Friday, June 11, 2004
A situated computing framework for mobile and ubiquitous multimedia access using small screen and composite devices 
Link

Thai-Lai Pham
Georg Schneider
Stuart Goose
Multimedia/Vidoe Department, Siemens Corporate Research, Princeton NJ

International Multimedia Conference
Proceedings of the eighth ACM international conference on Multimedia
Marina del Rey, California, United States
Pages: 323 - 331
Year of Publication: 2000
ISBN:1-58113-198-4

Abstract
In recent years, small screen devices, such as cellular phones or Personal Digital Assistants (PDAs), enjoy phenomenal popularity. PDAs can be used to complement traditional computing systems to access personal multimedia information beyond the usage as digital organizers. However, due to the physical limitations accessing rich multimedia contents and diverse services using a single PDA is more difficult. Hence, the Situated Computing Framework (SCF) research project at Siemens Corporate Research (SCR) aims to develop a ubiquitous computing infrastructure that facilitates nomadic users to access rich multimedia contents using small screen devices. This paper describes a new distributed computing concept, the Small Screen/Composite Device (SS/CD) framework, which offers mobile users new classes of ubiquitous and mobile multimedia services without to limit the diversity and the richness of the provided services.

My Discussion
This paper, now four years old, seems ahead of its time even now in a way. While most content- and device-creators are thinking in how to adapt content to small screens, the framework discussed in this paper is all about adapting and using the environment to show the data as good as possible on whatever screens and output media are available. The idea behind the framework is that while the user may intitiate requests from a PDA or phone, responses, especially when requiring high visual bandwidth, will automatically be routed to whatever facilities are available to the user at the location the user is. A clinician might request to see a patient's data at a bedside on a PDA, and the media framework will send the text reports back to the PDA, the X-Rays to a larger screen (computer, TV) that may be in the room, and make the phone ring next to the bed to deliver the audio annotations form the observing technician.

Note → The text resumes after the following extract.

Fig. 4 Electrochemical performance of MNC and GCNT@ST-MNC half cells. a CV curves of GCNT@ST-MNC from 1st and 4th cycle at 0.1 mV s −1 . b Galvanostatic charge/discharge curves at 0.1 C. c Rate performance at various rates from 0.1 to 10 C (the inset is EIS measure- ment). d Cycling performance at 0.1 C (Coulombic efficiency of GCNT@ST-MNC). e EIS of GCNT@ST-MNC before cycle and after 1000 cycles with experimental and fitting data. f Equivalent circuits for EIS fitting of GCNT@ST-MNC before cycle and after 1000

The framework seems overdesigned in that the designers were trying to handle the complicated media-delivery scenarions they could come up with, and is strangely silent on having the framework as the user which outputs the user would like to use, seeming to focus on having the framework decide that itself 802.11b/g networking has not been widely deployed yet, nor is RFID on the radar, but the framework should be able to incorporate them. A test are of the framework was made, and it would be worth finding out hwat else on it was published.